→ TASK PROMPT
Return the data exactly, with all pictures removed.

→ RECORDED INFORMATION
━━━━━━
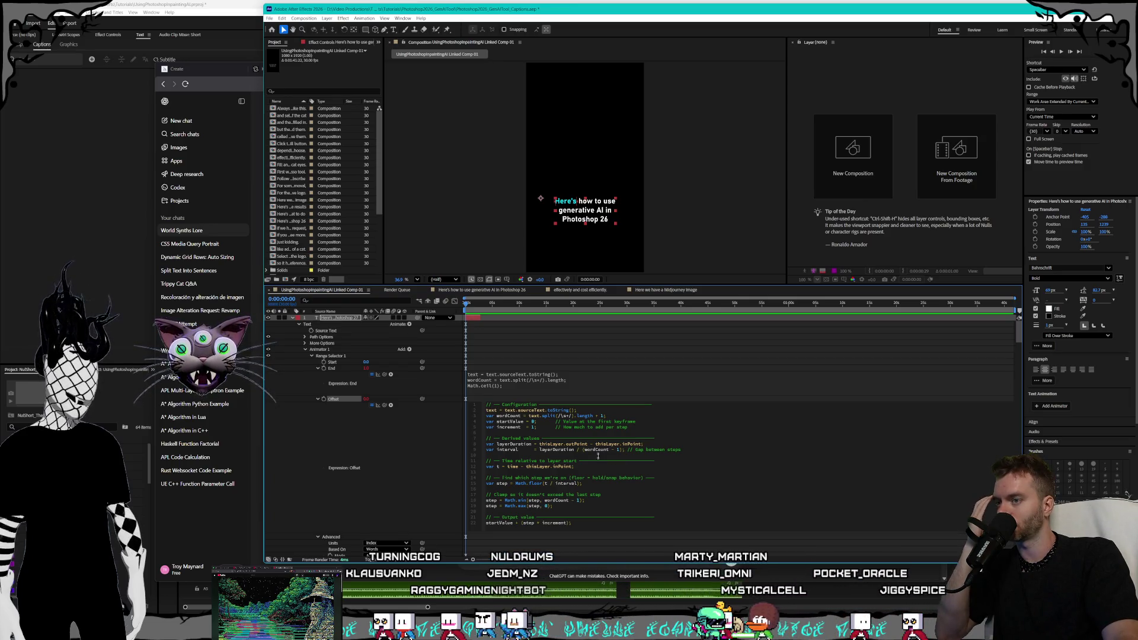
pyautogui.press('BackSpace')
pyautogui.press('BackSpace')
pyautogui.press('BackSpace')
━━━━━━
→ ANSWER SECTION
pyautogui.press('BackSpace')
pyautogui.press('BackSpace')
pyautogui.press('BackSpace')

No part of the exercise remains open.